We can use the State Plane Illinois East CRS in plotting functions like `coord_sf()`:

```r
ggplot(cook_age, aes(fill = estimate)) +
geom_sf(color = NA) +
coord_sf(crs = 3435) +
scale_fill_viridis_c()
```

![](tools/readme/cook_age.png)

### Use case 3: guessing the CRS of a dataset without projection information

Commonly, analysts will work with data for which the origin is not known. These datasets may include CSV files that represent locations or shapefiles missing the .prj file for coordinate system information. If these datasets are represented in projected coordinates, it can be difficult to figure out how to correctly handle the data in a geospatial software environment.
The `guess_crs()` function, inspired by the [WhatTheProj](https://stevage.github.io/WhatTheProj/) project, aims to help with this. Consider this example dataset of locations collected in the field. The coordinates are clearly from a projected CRS, but without knowledge of that CRS they cannot be mapped correctly.

```r
library(sf)
library(mapview)

locations <- data.frame(
X = c(1200822.97857801, 1205015.51644983, 1202297.44383987, 1205877.68696743,
1194763.21511923, 1195463.42403192, 1199836.01037452, 1207081.96500368,
1201924.15986897),
Y = c(1246476.31475063, 1248612.72571423, 1241479.45996392, 1243898.58428024,
1246033.7550009, 1241827.7730307, 1234691.50899912, 1251125.67808482,
1252188.4333016),
id = 1:9
)

locations_sf <- st_as_sf(locations, coords = c("X", "Y"))

mapview(locations_sf)
```

![](tools/readme/locations_no_crs.png)

If the general location of the data is known, `guess_crs()` will make guesses on the coordinate system from which the data come. The EPSG code will be returned along with a `dist_km` column; this is the distance between the center point of the input dataset and your known location _if_ they are in a given CRS. If the distance is large, the coordinate system likely won't work. If the [mapboxapi package](https://walker-data.com/mapboxapi/) is installed, you can supply a location name as your target location; otherwise, supply a length-2 coordinate pair vector of form `c(longitude, latitude)`.

```r
library(crsuggest)
guess_crs(locations_sf, "Chennai, India", n_return = 5)
```
```
Evaluating CRS options...
The 'best guess' for the CRS of your data is EPSG code 7785.
Use `sf::st_crs(your_data) <- 7785` to use this CRS for your data.
View the returned dataset for other possible options.
# A tibble: 5 x 2
crs_code dist_km

1 7785 4.09
2 24344 806.
3 32644 806.
4 32244 806.
5 32444 806.
```

The clear choice here is EPSG code 7785 for WGS84 / Tamil Nadu; no other possibilities are suitable here (and this is the correct answer!).
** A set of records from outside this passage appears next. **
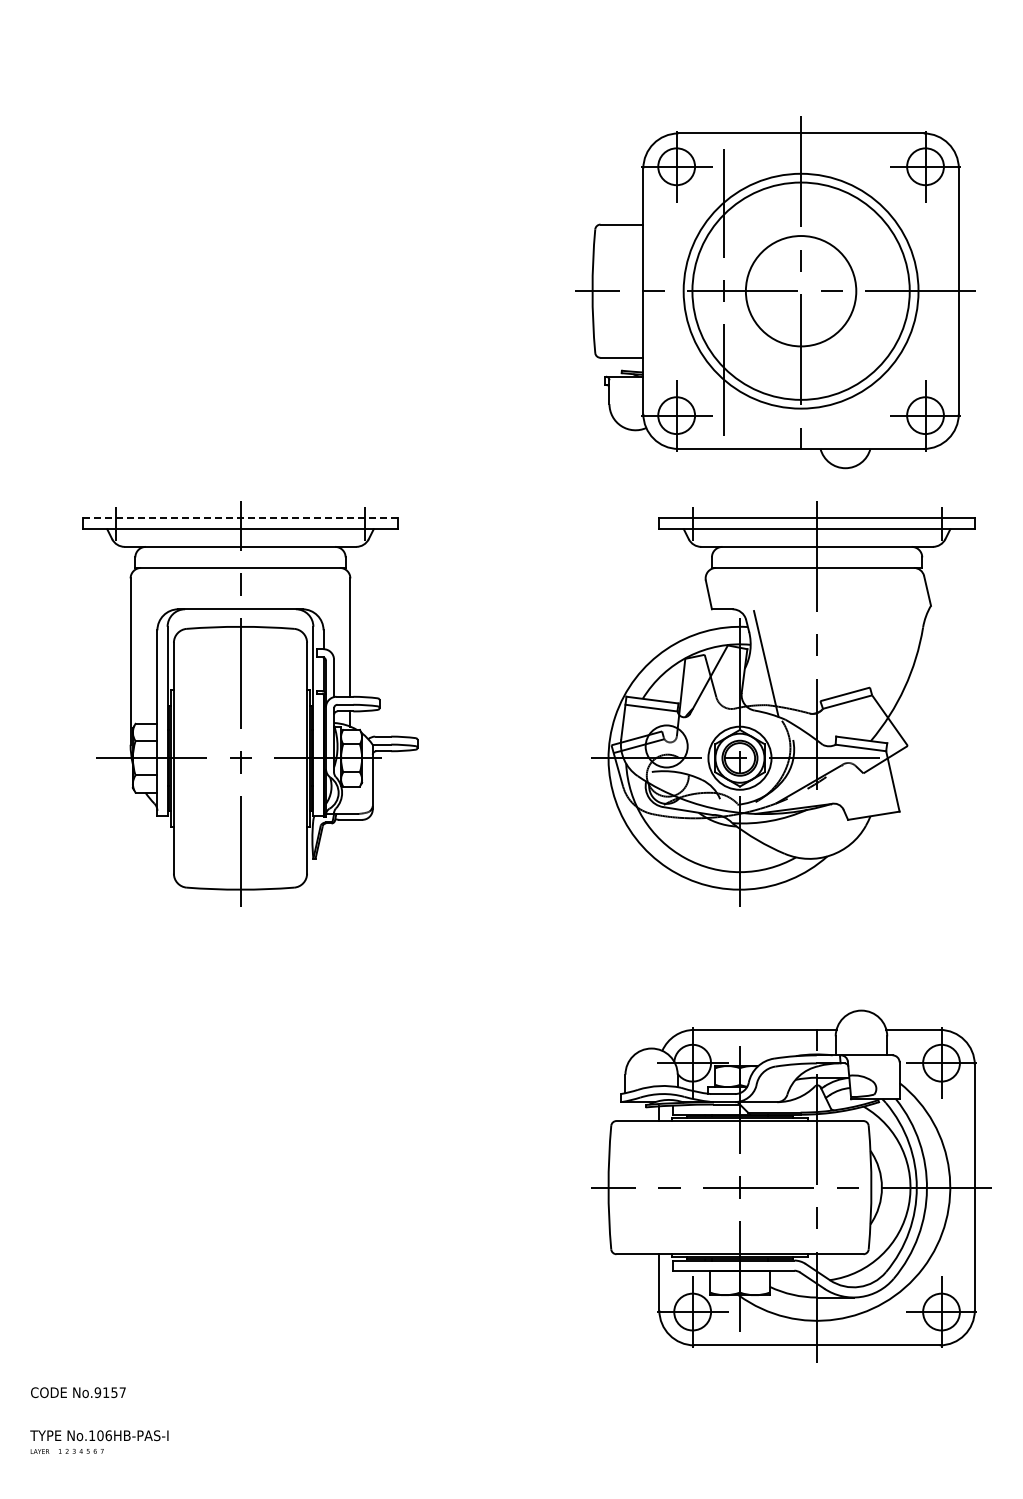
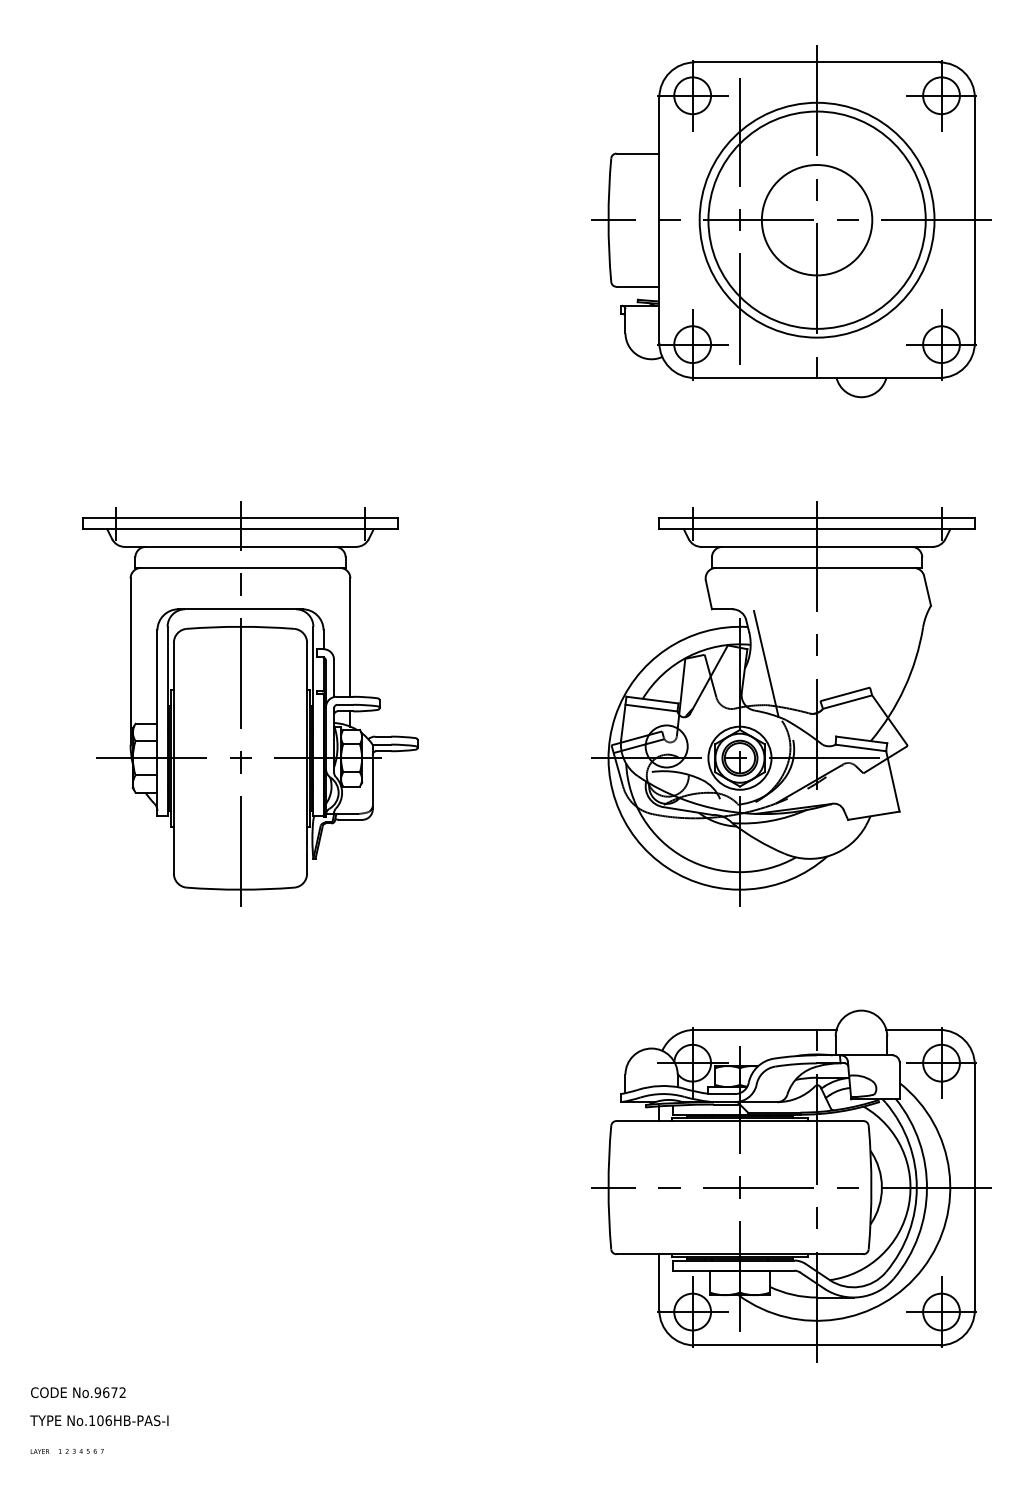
part at (775, 292) position: (775, 292) -> (791, 221)
line at (240, 518): dashed -> solid
text at (114, 1392): No.9157 -> No.9672
text at (99, 1435) position: (99, 1435) -> (99, 1420)
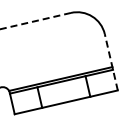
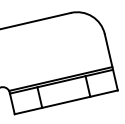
line at (35, 21): dashed -> solid
line at (111, 62): dashed -> solid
Use this code to set the CRS for your data which will allow for correct placement of the points.

```r
st_crs(locations_sf) <- 7785

mapview(locations_sf)
```

![](tools/readme/locations_crs.png)

### A word of caution:

__crsuggest__ is designed to make CRS _recommendations_: the right CRS for your project will be based on a variety of factors that can't always safely be automated. If you intend to use these tools in production data pipelines, use at your own risk and I would strongly recommend checking your data for unexpected results. I personally the packages as a "look-up" tool to help you make informed decisions. Research the coordinate system you plan to use - and how it handles distortion of your data - before settling on it for use in production.